Along with his encouragement came the understanding that it is more important as an artist to be creative rather than strive for perfection.

“He always pushed the creative side, but not the result. Be creative, but it doesn’t matter if it is not perfect in the end,” she said. “That was a breath of fresh air to say it doesn’t matter if it’s perfect as long as you are creating.”

It’s advice Ouellet said she still turns to, especially when the going gets tough and the creative process bogs down: Warren’s reminder to keep at it still resonates.

And as Ouellet continues to draw inspiration from Warren, she has begun to inspire and influence other artists, in this case, Shelley Wuitchik, who took a weekend workshop with Ouellet.

Dryer, meanwhile, whose bold and expressive work has been featured in previous exhibitions at Elevation Gallery, said her mentor, Stan Phelps and his wife, Carol Bondaroff, provided her with her first exposure to the technical side of art, but also allowed her, like, Ouellet, to understand at an early age that it is possible to become an artist.

“I took classes from (Phelps) when I was about 11 or so until high school,” Dryer said. “He taught me the technical aspects of painting, but both he and his wife are practicing artists so it was my first real exposure to the arts life, their commitment, their practice.”

Those lessons, and Phelps’s instruction, allowed Dryer to become conversant in the “language” of art.

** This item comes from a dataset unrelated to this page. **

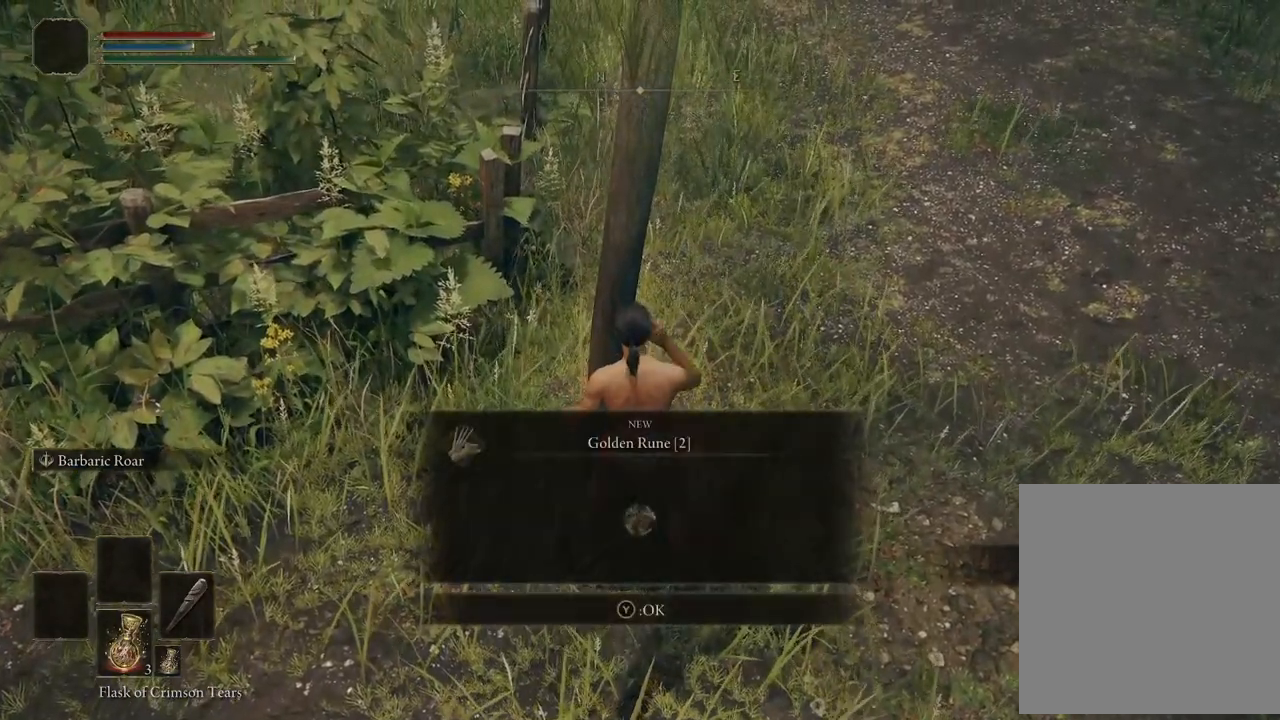
{"buttons": [], "left_stick": "down-right", "right_stick": "right", "events": [[17, "left_stick", "down"], [417, "left_stick", "down-right"]]}
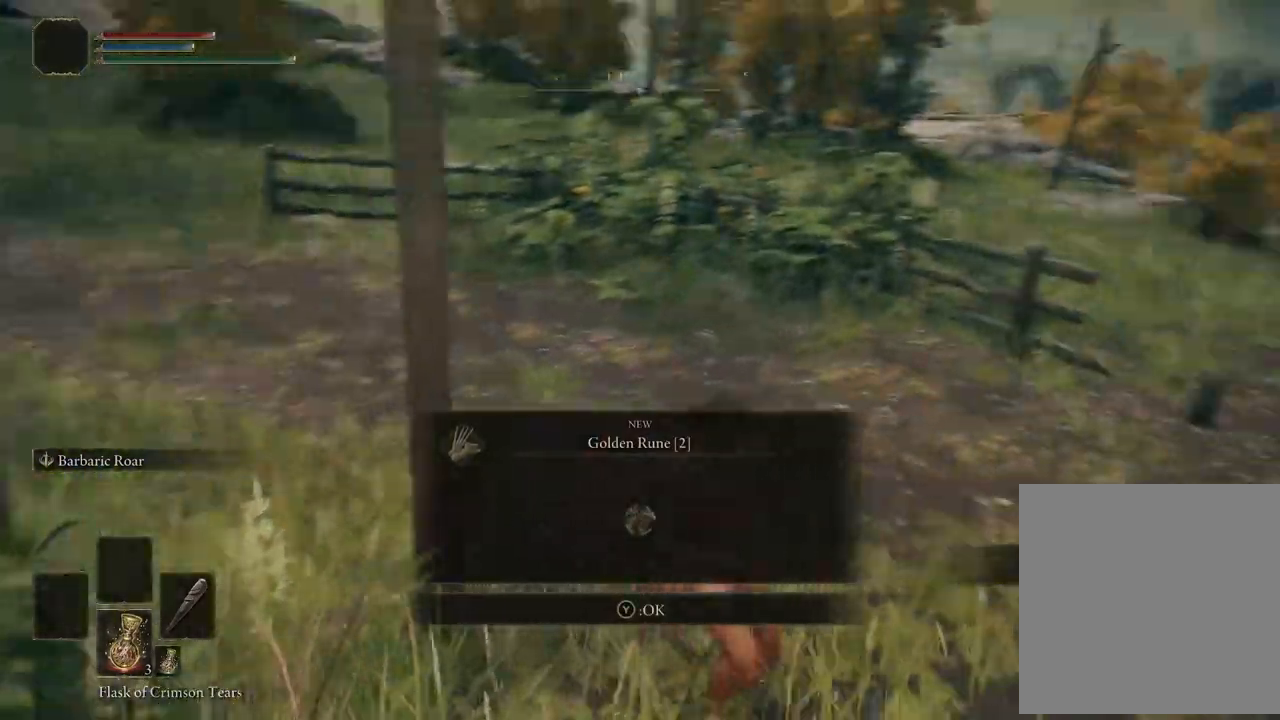
{"buttons": [], "left_stick": "down-right", "right_stick": "center", "events": [[83, "right_stick", "center"]]}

“I pursued painting and I think it is really important at a young age to be exposed to the technical elements of the practice and tradition of painting and the exposure to composition and form and a language,” she said. “I think there’s tradition and there’s things you learn and technique and magic of being an artist, but it is not always definable. They were out of the box and I was so inspired by that as a young person.”

Today, even though she has developed her own artistic language distinct from Phelps’s, Dryer still finds comparisons in her choice of colours: purple and other dark colours, and her choice of subjects: figurative and music-related.

Now, well established as an artist, Dryer has been mentoring Alberta College of Art and Design (ACAD) student Michaela Fach over the past year in Calgary.

“She’s come to my studio quite often over the past year and a half and she’s not painting per se, but she spends time in my studio writing, we talk a lot about work. We talk a lot about her direction as an artist, so it’s more unofficial in terms of technique and stuff, but she says I’ve influenced some of her choices and her direction,” Dryer said.

She added she hopes to be able to pass on some of the insights she gained as a young woman, seeking to understand what it means to be an artist.

“I hope I can provide her some insight into what that looks like in terms of practice and art and having something to care about. Having done that myself, I hope I can give back to someone else trying to make their way in the world,” Dryer said.

Elevation Gallery is hosting an opening reception on Saturday from 2-5 p.m.